** Listed entries follows **
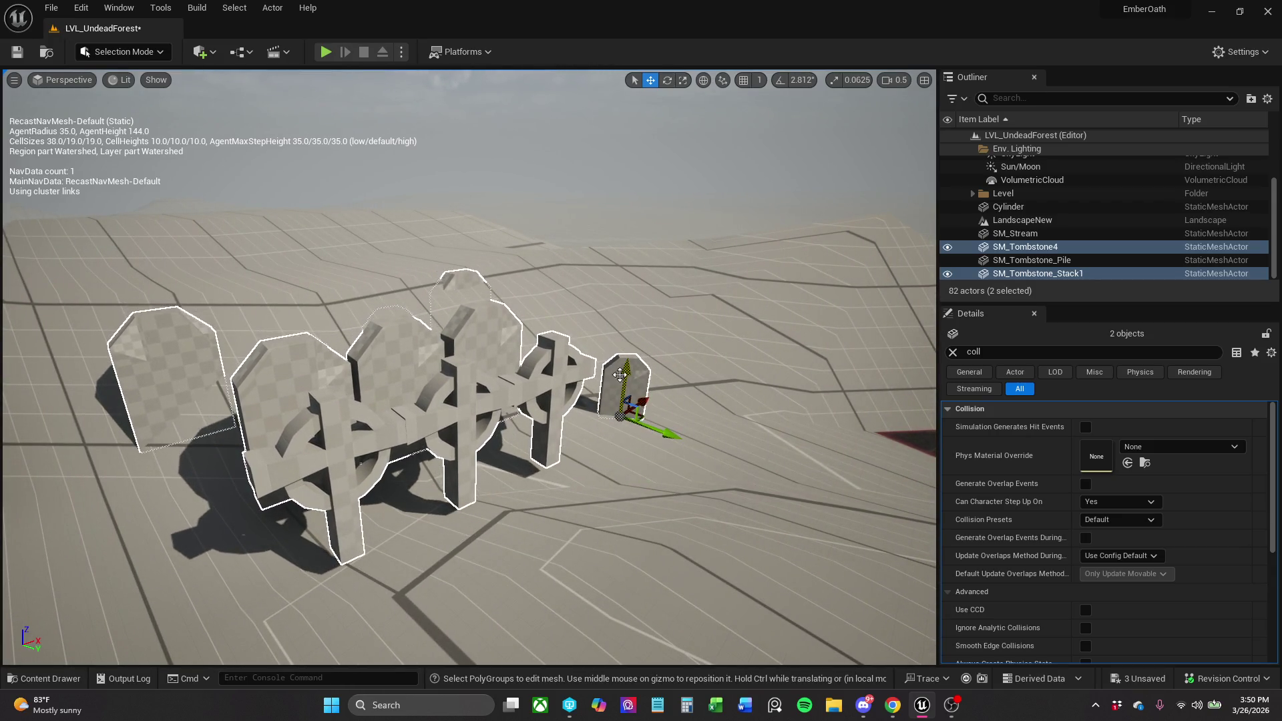
drag(645, 401, 649, 430)
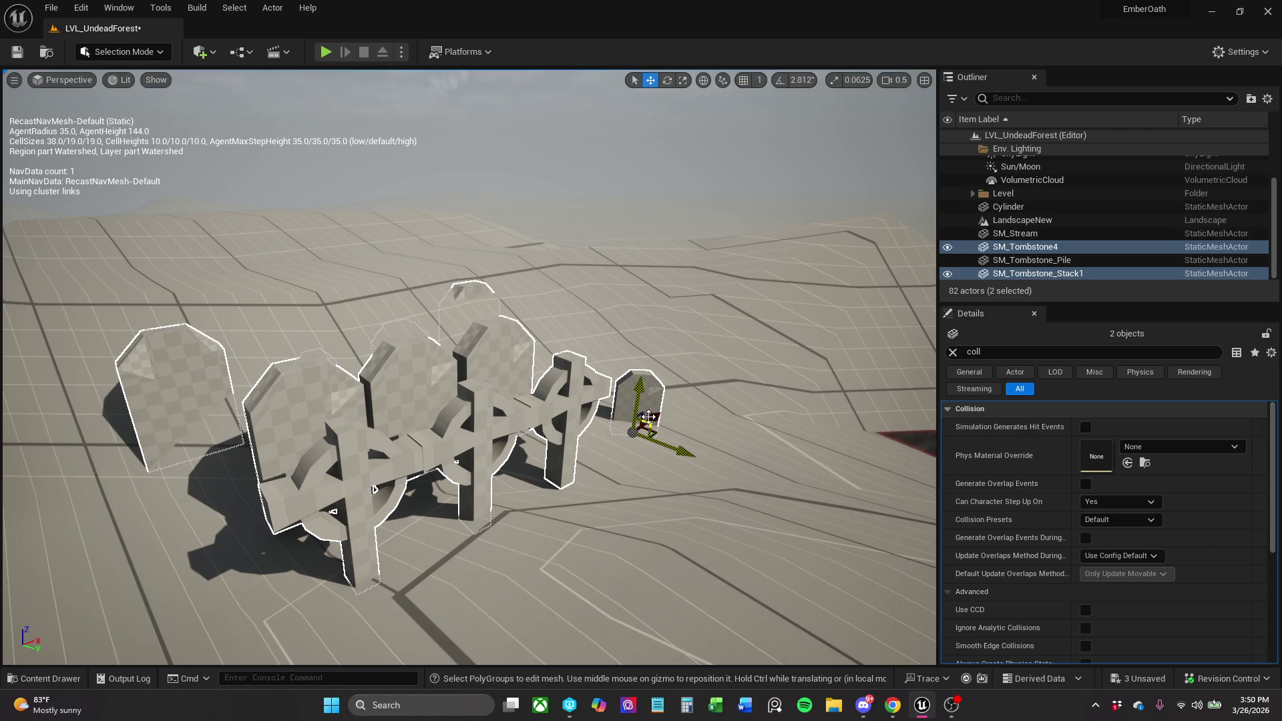
drag(644, 409, 653, 396)
drag(559, 352, 634, 358)
Rotate the two tombstones together by about 24, 13 and 6 degrees.
key(e)
drag(533, 335, 604, 310)
mouse_move(467, 360)
mouse_down()
mouse_move(528, 371)
mouse_move(477, 258)
mouse_up()
drag(663, 377, 657, 370)
key(w)
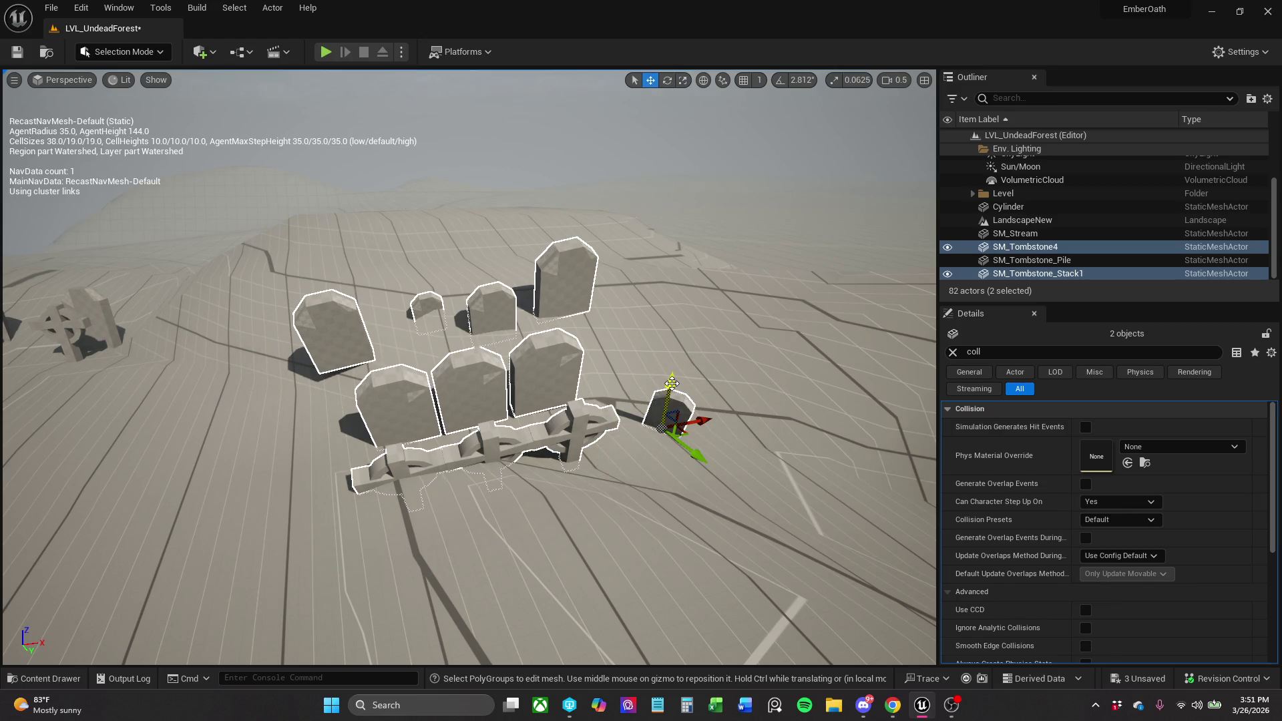
key(e)
mouse_move(743, 360)
mouse_down()
mouse_move(732, 318)
mouse_move(749, 344)
mouse_up()
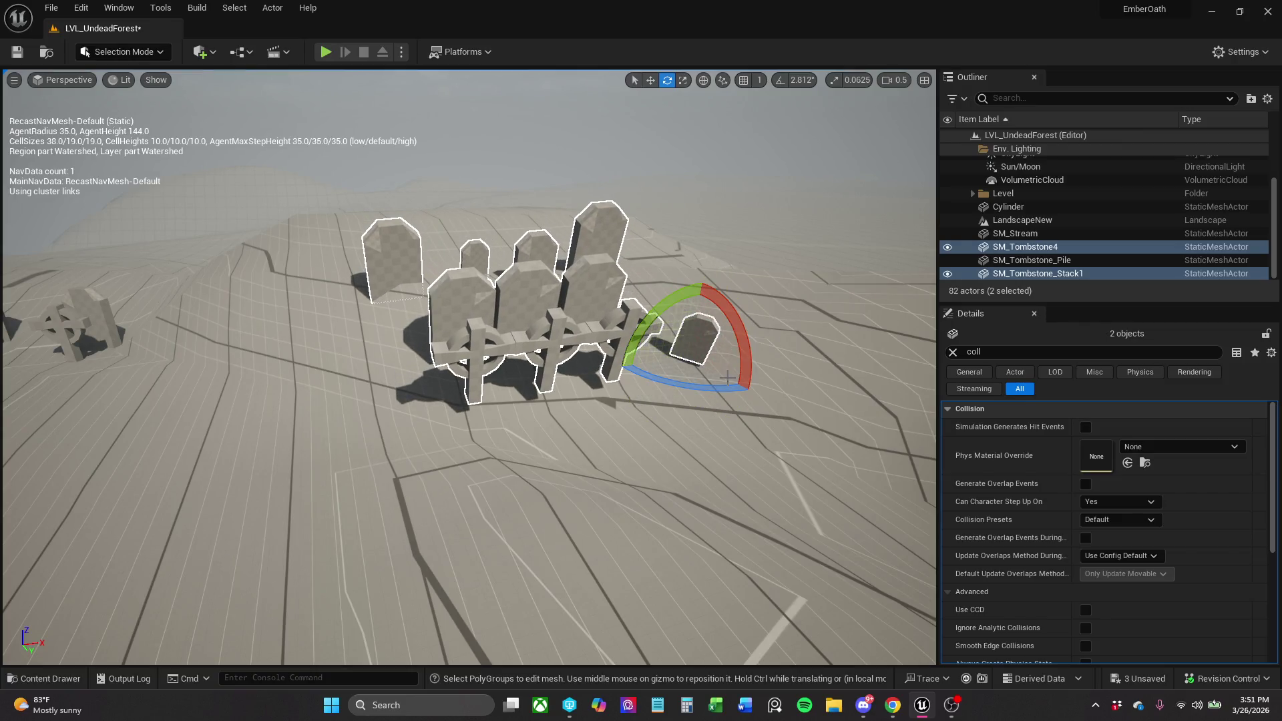
drag(712, 387, 750, 350)
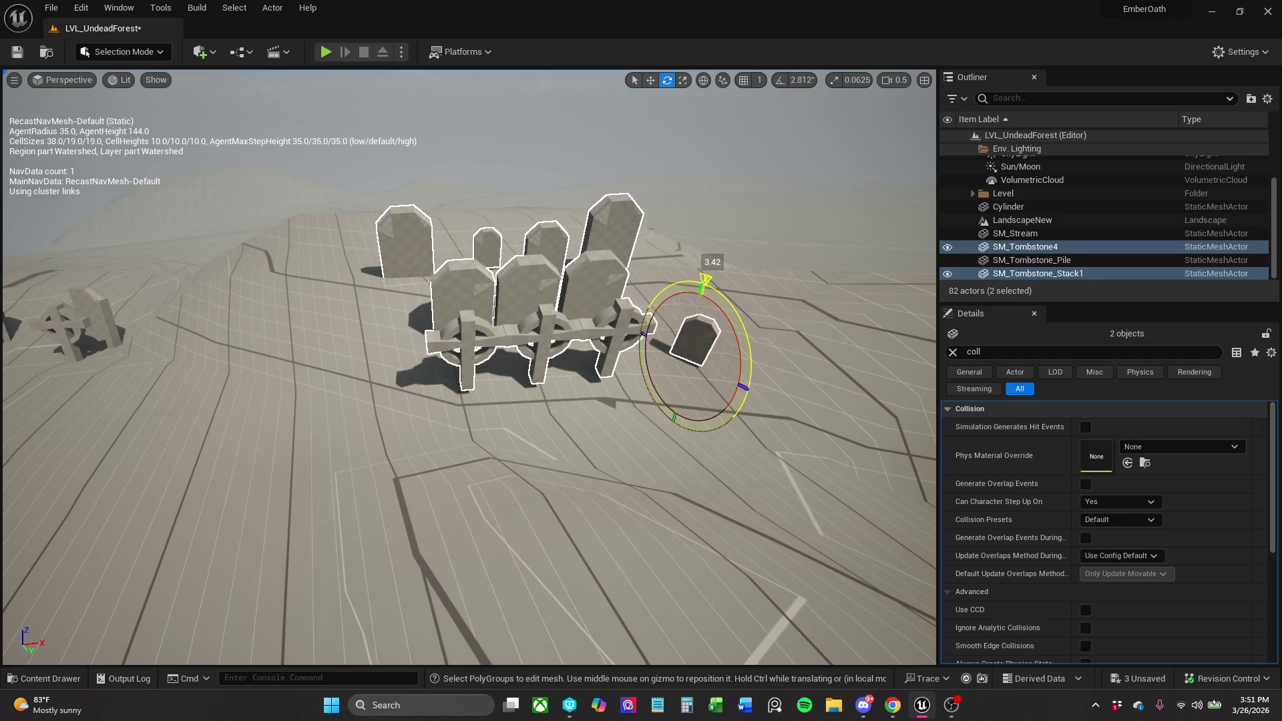
mouse_move(675, 293)
mouse_down()
mouse_move(758, 352)
mouse_move(702, 277)
mouse_up()
key(f)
** End of Listed entries **
Within the entries, determine the count of lines containing the string "drag" and output it alone.

6